Anti-Terrorism Review Reform: Some Considerations
In mid-July, the UK government announced its intention to abolish the Independent Reviewer of Terrorism Legislation – the office tasked to review the UK’s anti-terrorism laws – and replace it with a new Privacy and Civil Liberties Board. There is some merit in this proposed reform. A panel of reviewers could mitigate some of the problems in the existing system of review. The current Independent Reviewer, David Anderson QC is, for example, overburdened with the number of laws he is tasked – as an individual – to review. However, if it is to improve on these deficiencies, the Privacy and Civil Liberties Board must be established according to best practices in government oversight.
The government has not yet outlined the structure of the new Board. This is something which it must give serious consideration. A panel of reviewers presents a number of problems not found in the current system. How many people will sit on the Board? Will each member have equal weight? What will be the process if the Board cannot agree? Can individual members write dissenting reports? Recommendations reached by consensus could mean compromise and a decline in the quality of the review. However, a system in which the publication of multiple opinions is allowed could have the same result; indecision will offer scope to the government to adopt the reforms it prefers, rather than the ones which might be most necessary.
The government will also need to consider how it appoints the Board. Anderson was appointed by the Home Secretary in a process which he has described as ‘intriguing, if indefensible’. Since then, he has succeeded in making the appointment process more transparent. Future Independent Reviewers were to be chosen by Ministers in ‘an open, fair and merit-based process’ from a ‘list of appointable candidates’. This should be the minimum appointment procedure for members of the new Board. A more preferable process would be to advertise the position in an open competition. The government also needs to think about the length of term and re-appointment procedures. The Independent Reviewer is appointed for three years, renewable up to a period of ten years. Three years is a very short period of time for new appointees to get aboard such a complex area of law. The government might instead give consideration to establishing a system of rolling appointments for non-renewable five year periods.
The government will then need to consider the Board’s terms of reference. As it stands, the Board will be required to advise the government on whether anti-terrorism legislation ‘is sufficient to meet the threat and adequately takes account of privacy and liberty concerns.’ Given recent revelations about the extent to which government agencies have infringed citizens’ right to privacy, it is perhaps understandable that this has been prioritised. However, some of the UK’s anti-terrorism laws, such as those which impose Terrorism Prevention and Investigation Measures on persons only suspected (but not convicted) of terrorist behaviours, pose a far greater challenge to other traditional rights.
The government will also need to think about what powers the Board will require. In order to be meaningful, a review must have full access to all relevant information. The Independent Reviewer currently has no statutory power to access material from the intelligence and security services or the government, however according to Anderson, it has been granted on trust, based on the establishment of strong relationships between the reviewer and those agencies. Anderson has suggested that for the same access to be granted to the Board, it will need to be ‘backed both by watertight statutory guarantees and by the full institutional cooperation of agencies’.

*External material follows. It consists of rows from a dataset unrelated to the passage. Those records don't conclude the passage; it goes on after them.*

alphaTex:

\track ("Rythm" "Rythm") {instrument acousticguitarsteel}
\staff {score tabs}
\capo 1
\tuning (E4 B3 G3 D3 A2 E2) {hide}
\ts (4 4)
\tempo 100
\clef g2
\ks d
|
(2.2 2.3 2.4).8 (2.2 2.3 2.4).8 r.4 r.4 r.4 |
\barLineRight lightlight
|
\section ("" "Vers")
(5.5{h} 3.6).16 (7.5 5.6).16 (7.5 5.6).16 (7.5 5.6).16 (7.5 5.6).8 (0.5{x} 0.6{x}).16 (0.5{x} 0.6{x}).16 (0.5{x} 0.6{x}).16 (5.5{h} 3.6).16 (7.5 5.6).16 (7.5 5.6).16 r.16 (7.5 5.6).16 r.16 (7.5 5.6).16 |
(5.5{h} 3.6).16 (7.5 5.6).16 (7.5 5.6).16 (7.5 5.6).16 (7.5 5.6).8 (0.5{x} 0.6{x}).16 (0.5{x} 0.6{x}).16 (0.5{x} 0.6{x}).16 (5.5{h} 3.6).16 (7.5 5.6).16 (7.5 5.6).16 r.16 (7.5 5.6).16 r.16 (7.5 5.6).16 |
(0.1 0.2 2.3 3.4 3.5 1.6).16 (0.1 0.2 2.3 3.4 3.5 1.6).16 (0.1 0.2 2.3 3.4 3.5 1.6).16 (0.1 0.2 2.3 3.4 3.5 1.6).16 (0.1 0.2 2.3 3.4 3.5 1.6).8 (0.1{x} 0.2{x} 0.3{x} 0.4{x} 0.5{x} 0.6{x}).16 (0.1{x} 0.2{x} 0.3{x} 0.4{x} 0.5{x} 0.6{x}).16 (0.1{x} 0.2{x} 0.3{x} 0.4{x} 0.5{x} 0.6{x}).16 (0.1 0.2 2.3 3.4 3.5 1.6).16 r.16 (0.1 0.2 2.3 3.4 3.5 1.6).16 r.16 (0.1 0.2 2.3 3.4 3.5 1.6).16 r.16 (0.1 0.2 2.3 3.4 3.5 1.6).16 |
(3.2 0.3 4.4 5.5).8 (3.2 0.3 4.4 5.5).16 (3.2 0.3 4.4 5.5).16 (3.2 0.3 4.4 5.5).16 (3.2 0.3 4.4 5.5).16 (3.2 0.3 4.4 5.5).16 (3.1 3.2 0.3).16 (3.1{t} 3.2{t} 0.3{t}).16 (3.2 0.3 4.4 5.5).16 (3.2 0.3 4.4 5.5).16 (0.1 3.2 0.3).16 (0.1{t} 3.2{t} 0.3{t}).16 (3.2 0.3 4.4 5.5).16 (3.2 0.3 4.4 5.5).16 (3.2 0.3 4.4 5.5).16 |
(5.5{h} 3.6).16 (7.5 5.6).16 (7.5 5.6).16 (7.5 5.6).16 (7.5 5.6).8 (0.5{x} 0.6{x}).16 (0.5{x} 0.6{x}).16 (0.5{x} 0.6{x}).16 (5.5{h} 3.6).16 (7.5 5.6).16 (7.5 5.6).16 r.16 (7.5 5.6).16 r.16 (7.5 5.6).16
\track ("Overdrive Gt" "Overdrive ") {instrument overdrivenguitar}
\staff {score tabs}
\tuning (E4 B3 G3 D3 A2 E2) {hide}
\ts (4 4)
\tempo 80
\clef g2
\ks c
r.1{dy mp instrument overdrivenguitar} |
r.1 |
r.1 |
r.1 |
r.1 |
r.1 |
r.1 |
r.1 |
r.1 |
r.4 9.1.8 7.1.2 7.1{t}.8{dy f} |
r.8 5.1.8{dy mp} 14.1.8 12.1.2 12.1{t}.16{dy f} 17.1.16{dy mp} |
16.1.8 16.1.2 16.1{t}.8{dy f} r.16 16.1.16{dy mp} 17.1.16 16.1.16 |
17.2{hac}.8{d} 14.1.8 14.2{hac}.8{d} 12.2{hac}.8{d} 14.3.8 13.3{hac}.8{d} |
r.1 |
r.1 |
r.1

Finally, the government needs to consider the Board’s reporting requirements. Currently, the government must table the Independent Reviewer’s reports to the parliament ‘on receipt’. The government may delay publication of the reports for only enough time to ensure that they contain no information which, if disclosed, might prejudice national security. Whilst disclosure is a legitimate concern, the procedure for determining national security information must be transparent. The government should not have final censorship over the new Board’s reports. Additionally, the government should be required to provide an official response to the Board, particularly where laws are not subject to annual renewal and parliamentary debate.
These are just some of the factors which will need to be considered when the government proposes its new Privacy and Civil Liberties Board. Otherwise, we will be worse off than the current system of independent review.